Вообще много было неожиданностей. Однажды в одной избе, боясь задавить ребенка, ползающего по полу, я резко отшатнулся и сбил о места бабу, сидящую в кути. Она съехала с сиденья, и оказалось, что, пока мы производили учет, под нею находился мешок с горохом, — она прикрыла его своим широченным сарафаном.
У середняков мы почти не задерживались. На каждую крестьянскую душу оставлялось хлеба по двенадцати пудов, а у них и того не набиралось, прятать было нечего. Зато каждый кулацкий и зажиточный дом мы брали с бою.
Один раз, когда дело подходило уже к концу, мы пришли к Семену Коряге, мужику сварливому, очень хитрому и смелому.
— Мир дому сему, — сказал Яков входя.
— Кобыла с волком мирилась да домой не воротилась, — ответил голос с печи.
Хозяин лежал на ней, упираясь коленками в потолок. Он даже не поворотил к нам своего лица.
— Семен, знаешь ли, зачем пришли? — спросил Яков.
— Как не знать. У вас песня одна: дай да дай! Вы не знаете, как к сохе подойти, а каждый из вас, как свинья, к чужому корыту лезет.
Он повернулся лицом к стене и больше не хотел с нами разговаривать. Хозяйка взяла ключи и повела нас в амбар. Хлеба оказалось точь-в-точь столько, сколько хозяину следовало иметь по соображениям волпродкома. Вот удивительная предусмотрительность самих полос, уродивших по инструкции. Это озадачило нас и развеселило. Никто не хотел верить чудесным цифрам. Тем более, все знали, что Семен Коряга, как пчеловод, очень много меду каждую осень обменивал на рожь, которую потом весной очень успешно сбывал голодающим землякам. Хозяйка показала нам все укромные места своего двора, дома и амбаров. И в них ни фунта не нашли. И хотя хитрость, изворотливость и зажиточность мужика нам хорошо известны, — мы ушли ни с чем. Якова особенно возмущала цифра, в которую укладывались запасы хлеба у Коряги. Цифра эта была наглая, намеренно дразнящая. В закромах его даже число фунтов совпало с государственной годовой нормой на его семью. Конечно, мы вернулись вечером к нему и все опять проверили, приходили и на другой день под утро, чтобы застать Корягу врасплох, — нет, количество хлеба оставалось все то же. Позже, когда мы отправили списки учтенного хлеба в волость, закончив свою работу, и однажды проходили улицей, Яков вдруг остановился и сказал в раздумье:
— А погреб?
— Какой погреб?
— Ну, да погреб за двором, с деревянной крышей…
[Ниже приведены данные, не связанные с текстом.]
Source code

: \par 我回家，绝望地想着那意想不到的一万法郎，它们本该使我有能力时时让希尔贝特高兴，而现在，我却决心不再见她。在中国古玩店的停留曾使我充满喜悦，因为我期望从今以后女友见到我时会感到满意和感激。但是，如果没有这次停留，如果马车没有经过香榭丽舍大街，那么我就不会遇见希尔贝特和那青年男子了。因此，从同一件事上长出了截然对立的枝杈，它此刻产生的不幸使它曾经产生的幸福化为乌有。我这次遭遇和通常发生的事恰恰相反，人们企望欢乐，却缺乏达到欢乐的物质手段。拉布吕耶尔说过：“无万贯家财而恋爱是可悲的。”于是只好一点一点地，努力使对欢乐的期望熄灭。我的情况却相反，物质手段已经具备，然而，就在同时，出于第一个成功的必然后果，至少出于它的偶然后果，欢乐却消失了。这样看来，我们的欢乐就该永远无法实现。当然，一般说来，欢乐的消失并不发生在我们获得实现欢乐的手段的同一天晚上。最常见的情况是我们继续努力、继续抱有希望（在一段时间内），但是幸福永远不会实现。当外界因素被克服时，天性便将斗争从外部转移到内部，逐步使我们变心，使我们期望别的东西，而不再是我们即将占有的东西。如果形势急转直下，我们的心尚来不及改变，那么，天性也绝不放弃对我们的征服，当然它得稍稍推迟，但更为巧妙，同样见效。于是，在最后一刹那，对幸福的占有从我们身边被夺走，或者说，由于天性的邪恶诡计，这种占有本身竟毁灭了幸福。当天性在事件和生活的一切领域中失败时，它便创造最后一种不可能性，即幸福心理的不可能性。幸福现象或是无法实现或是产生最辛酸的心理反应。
Он повел нас в сад к Семену Коряге и стал топтаться на сухой земле за задними воротами.
— Здесь был погреб у него, я же хорошо знаю, — куда он девался?
За двором было совершенно ровное место, устланное яблоневой листвой, и нельзя было предположить, что здесь что-нибудь могло быть скрыто.
— Ройте, — приказал Яков, — глубже ройте!
Мы стали рыть дерн и тут же обнаружили, что он снимается с почвы, как пенка. Нетрудно было установить, что его принесли сюда с другого места. Под дерном мы нашли рыхлый слой земли, толщиною в полметра, который держался на досках; служивших потолком скрытого погреба. Когда мы подняли доски, нашим глазам представилась глубокая яма, выложенная внутри кирпичом. Она до половины была заполнена мешками с рожью. Яков подсчитывал мешки, когда выбежала на крыльцо хозяйка. Всплеснув руками, она с ревом бросилась обратно в избу. Вскоре проулком прибежал к нам Семен Коряга, в кумачовой рубахе, без пояса, босой, каким он лежал на печи. В руках на весу он держал железные вилы, как ружье, и кричал так остервенело и зычно, что меня забрал страх и я крикнул Якову:
— Дядя Яков, миленький, вылезай скорее, Семен Коряга вилами тебя сколет!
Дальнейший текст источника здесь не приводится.